ABOUT THIS EXERCISE:
Please copy every line from the records below that contains the string "ankle".

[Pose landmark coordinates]
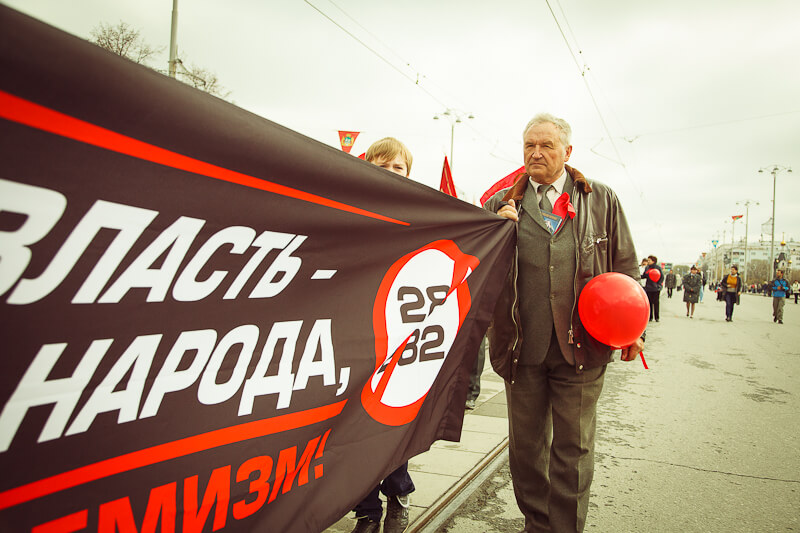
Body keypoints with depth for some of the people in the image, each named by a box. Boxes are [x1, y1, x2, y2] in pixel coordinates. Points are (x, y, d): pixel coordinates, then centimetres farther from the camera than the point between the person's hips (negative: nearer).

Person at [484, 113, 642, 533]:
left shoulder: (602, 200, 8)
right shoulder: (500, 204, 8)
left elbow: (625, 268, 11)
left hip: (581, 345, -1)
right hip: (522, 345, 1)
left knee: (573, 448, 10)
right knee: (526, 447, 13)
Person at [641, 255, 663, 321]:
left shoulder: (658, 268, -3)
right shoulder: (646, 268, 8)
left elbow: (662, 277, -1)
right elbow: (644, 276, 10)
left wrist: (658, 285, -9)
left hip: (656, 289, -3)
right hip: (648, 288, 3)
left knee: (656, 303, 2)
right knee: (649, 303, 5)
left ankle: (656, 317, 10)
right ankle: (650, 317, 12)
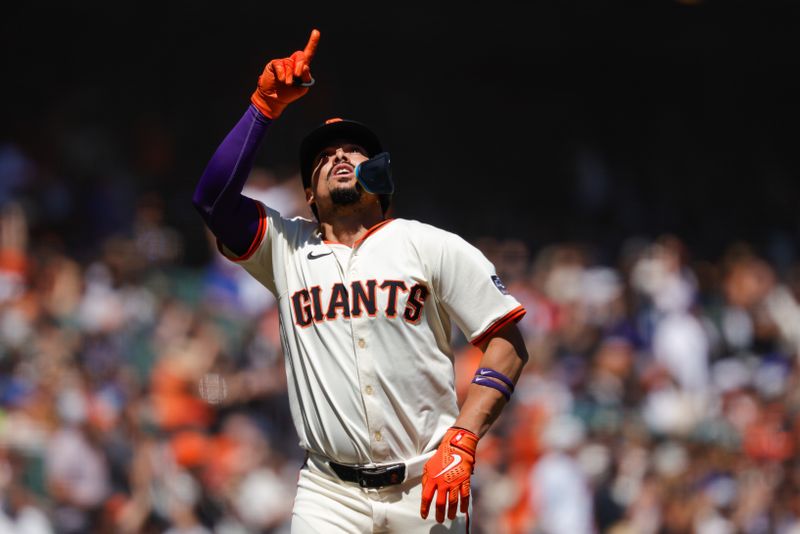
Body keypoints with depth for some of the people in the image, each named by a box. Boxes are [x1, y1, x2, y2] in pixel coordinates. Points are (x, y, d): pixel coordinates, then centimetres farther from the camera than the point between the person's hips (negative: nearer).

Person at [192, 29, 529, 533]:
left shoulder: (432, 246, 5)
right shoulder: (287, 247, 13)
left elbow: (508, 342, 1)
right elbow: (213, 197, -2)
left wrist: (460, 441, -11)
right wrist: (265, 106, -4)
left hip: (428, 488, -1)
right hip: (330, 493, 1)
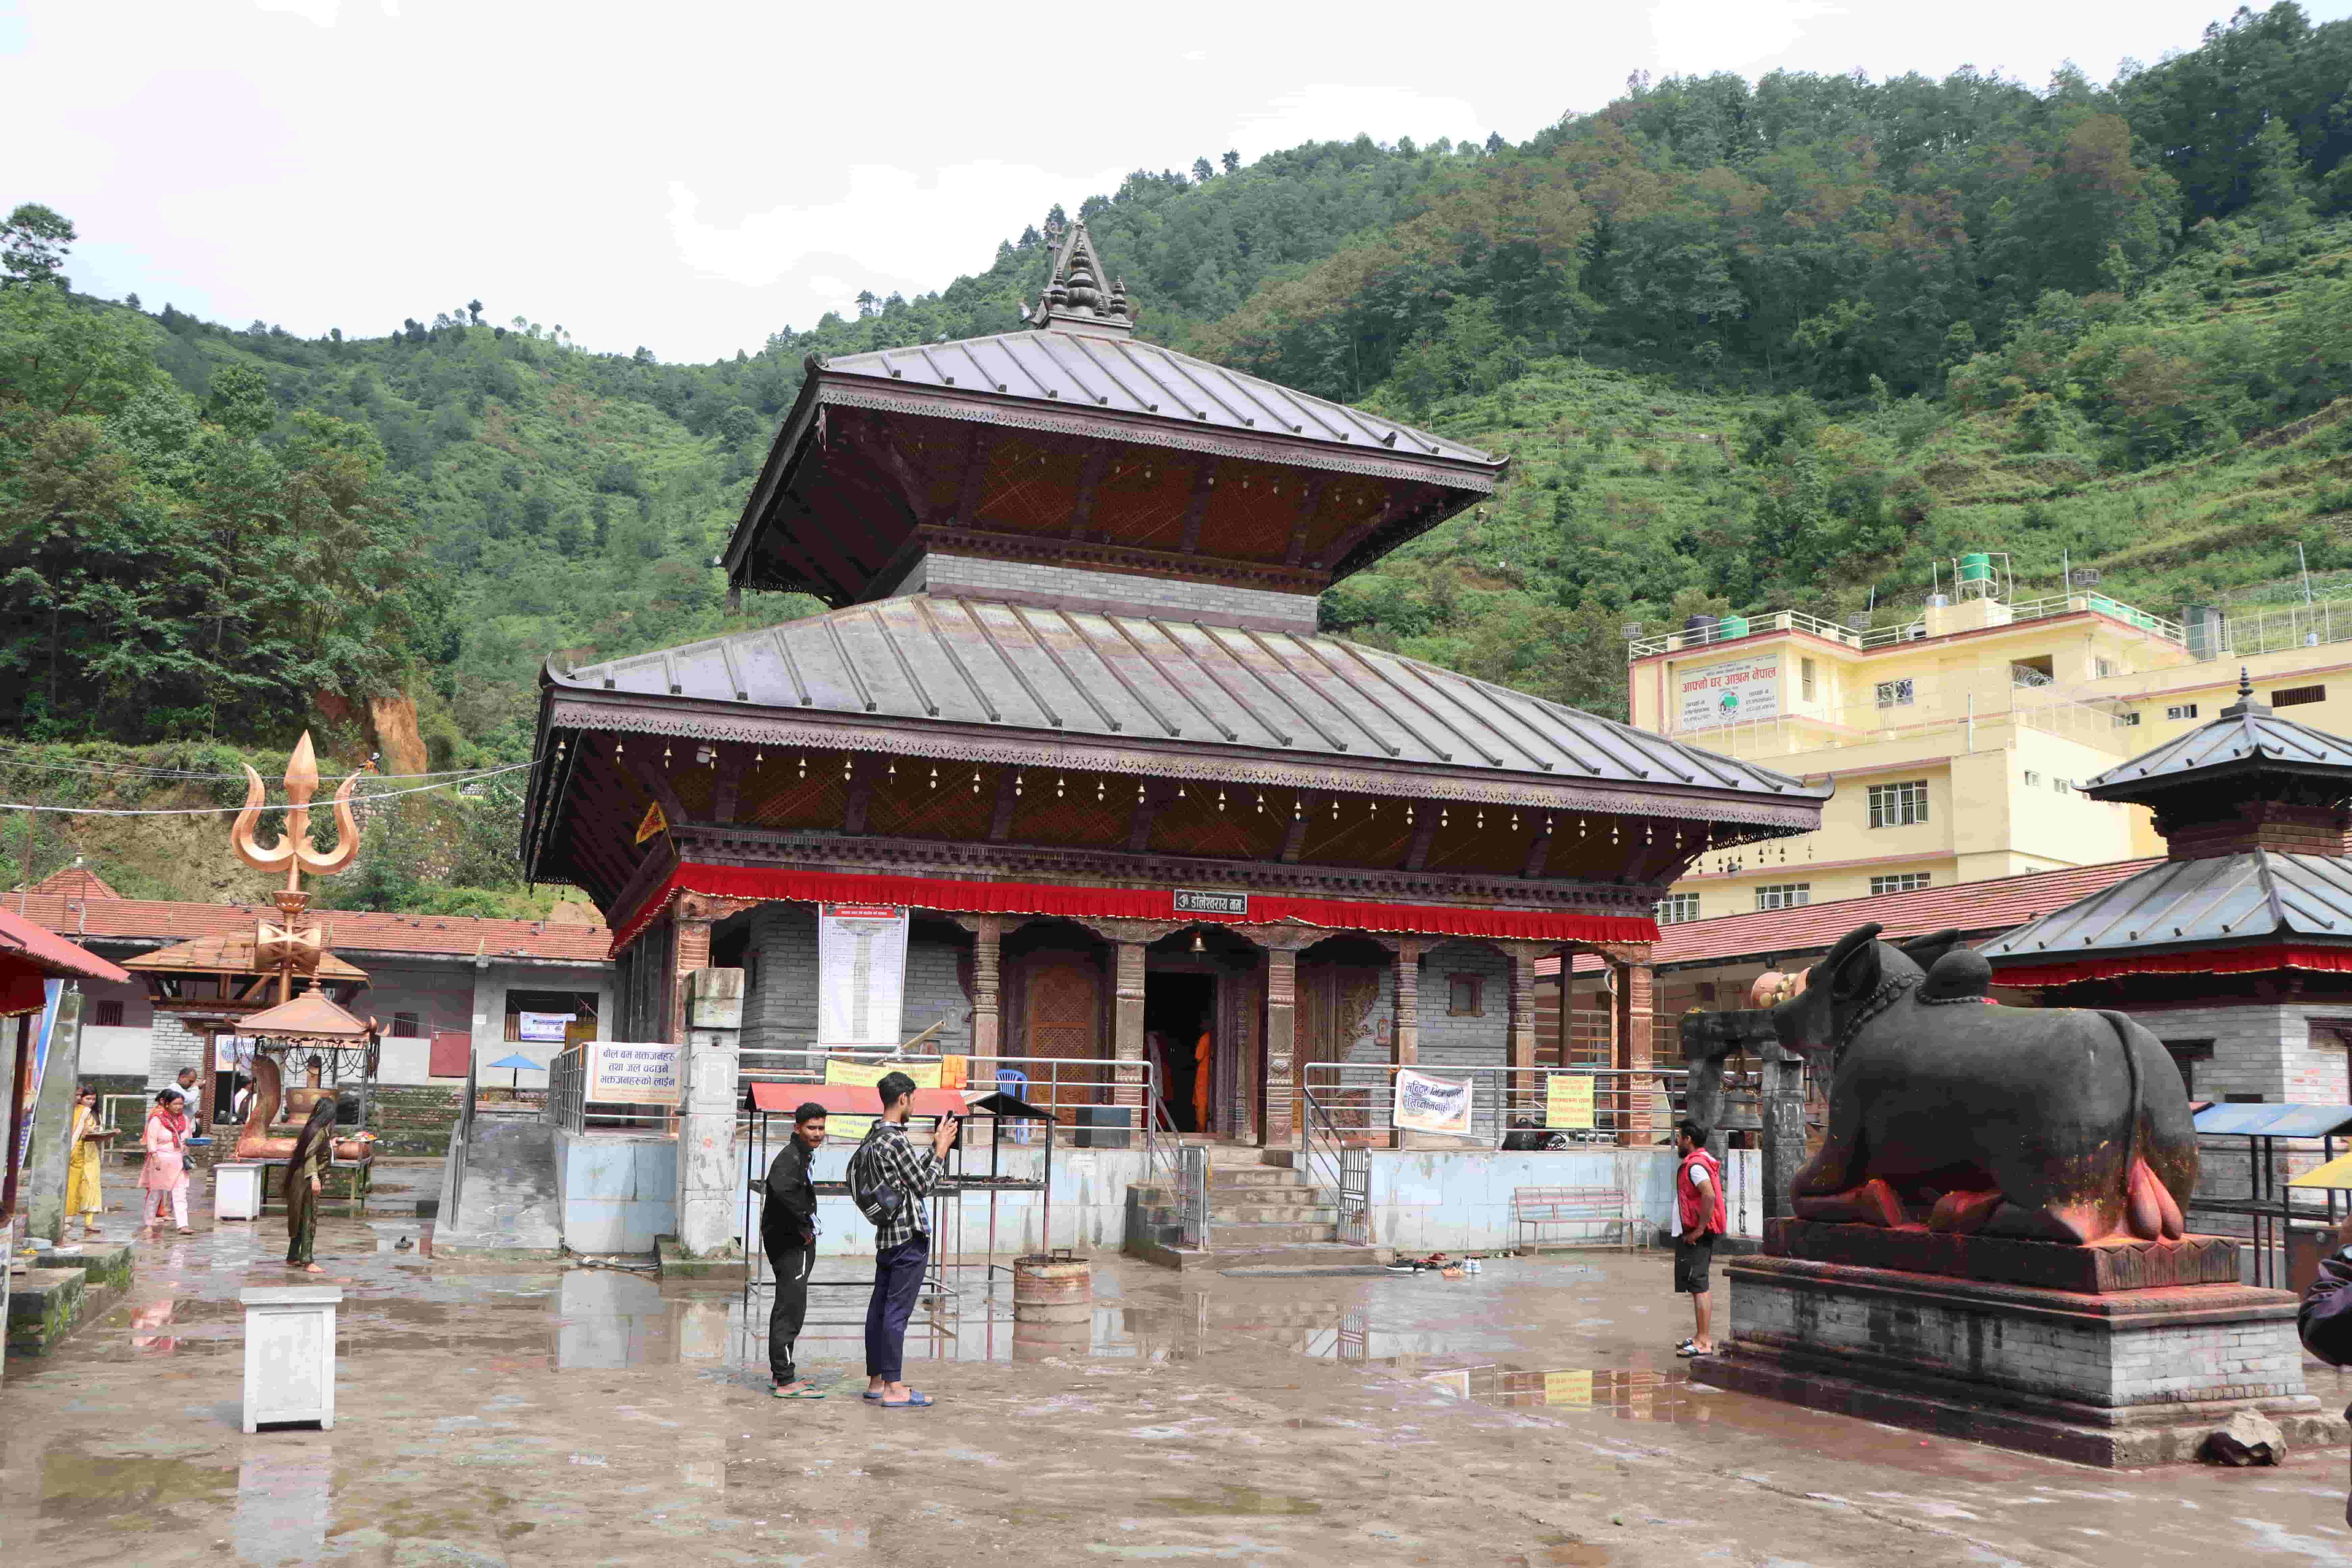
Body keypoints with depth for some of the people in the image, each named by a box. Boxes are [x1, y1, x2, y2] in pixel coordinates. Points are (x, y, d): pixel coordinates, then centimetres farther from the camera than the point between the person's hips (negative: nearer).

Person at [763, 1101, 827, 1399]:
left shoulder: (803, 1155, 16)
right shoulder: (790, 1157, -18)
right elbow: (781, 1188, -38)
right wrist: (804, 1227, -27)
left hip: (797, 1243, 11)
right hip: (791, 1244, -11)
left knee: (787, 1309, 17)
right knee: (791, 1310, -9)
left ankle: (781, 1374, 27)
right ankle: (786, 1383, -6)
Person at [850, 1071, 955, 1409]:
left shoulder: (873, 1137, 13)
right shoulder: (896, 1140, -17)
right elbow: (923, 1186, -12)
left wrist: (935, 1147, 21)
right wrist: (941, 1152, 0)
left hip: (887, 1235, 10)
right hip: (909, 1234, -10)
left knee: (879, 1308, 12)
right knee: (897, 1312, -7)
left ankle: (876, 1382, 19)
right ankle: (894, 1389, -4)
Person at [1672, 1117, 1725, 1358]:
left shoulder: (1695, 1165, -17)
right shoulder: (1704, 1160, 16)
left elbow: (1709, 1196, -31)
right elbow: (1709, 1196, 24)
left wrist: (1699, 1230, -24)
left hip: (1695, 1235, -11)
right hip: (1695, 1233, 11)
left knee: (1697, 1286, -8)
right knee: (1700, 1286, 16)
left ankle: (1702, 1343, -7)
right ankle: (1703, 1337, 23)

--

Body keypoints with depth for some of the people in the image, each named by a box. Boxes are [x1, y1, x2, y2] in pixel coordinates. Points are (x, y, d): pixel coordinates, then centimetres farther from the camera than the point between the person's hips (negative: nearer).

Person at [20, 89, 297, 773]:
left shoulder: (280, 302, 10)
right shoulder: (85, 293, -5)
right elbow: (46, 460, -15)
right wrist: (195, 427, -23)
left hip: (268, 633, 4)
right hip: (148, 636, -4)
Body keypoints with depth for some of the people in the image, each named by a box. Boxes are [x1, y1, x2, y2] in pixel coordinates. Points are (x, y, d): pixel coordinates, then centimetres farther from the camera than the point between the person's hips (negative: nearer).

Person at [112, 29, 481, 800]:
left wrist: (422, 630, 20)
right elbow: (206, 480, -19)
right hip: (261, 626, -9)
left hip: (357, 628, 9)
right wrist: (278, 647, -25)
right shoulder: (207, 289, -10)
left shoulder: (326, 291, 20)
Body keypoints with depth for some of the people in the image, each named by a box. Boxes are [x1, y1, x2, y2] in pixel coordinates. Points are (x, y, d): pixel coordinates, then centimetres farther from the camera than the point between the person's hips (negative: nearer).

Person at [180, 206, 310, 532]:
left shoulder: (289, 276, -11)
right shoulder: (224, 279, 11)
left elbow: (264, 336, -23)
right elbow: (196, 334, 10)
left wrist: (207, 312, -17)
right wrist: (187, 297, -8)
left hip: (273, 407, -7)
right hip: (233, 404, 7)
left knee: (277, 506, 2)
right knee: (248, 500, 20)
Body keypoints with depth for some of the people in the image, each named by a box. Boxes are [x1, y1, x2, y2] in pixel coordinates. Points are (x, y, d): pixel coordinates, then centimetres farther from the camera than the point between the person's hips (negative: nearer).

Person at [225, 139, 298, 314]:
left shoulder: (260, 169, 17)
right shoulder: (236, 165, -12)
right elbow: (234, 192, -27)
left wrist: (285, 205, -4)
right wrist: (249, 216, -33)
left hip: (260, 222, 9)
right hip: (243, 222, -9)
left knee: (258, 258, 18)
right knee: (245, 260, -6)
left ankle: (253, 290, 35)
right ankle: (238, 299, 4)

TASK ANSWER:
left ankle: (656, 317, 10)
right ankle: (650, 317, 12)
left ankle: (781, 1374, 27)
right ankle: (786, 1383, -6)
left ankle: (876, 1382, 19)
right ankle: (894, 1389, -4)
left ankle: (1702, 1343, -7)
right ankle: (1703, 1337, 23)
left ankle: (253, 290, 35)
right ankle: (238, 299, 4)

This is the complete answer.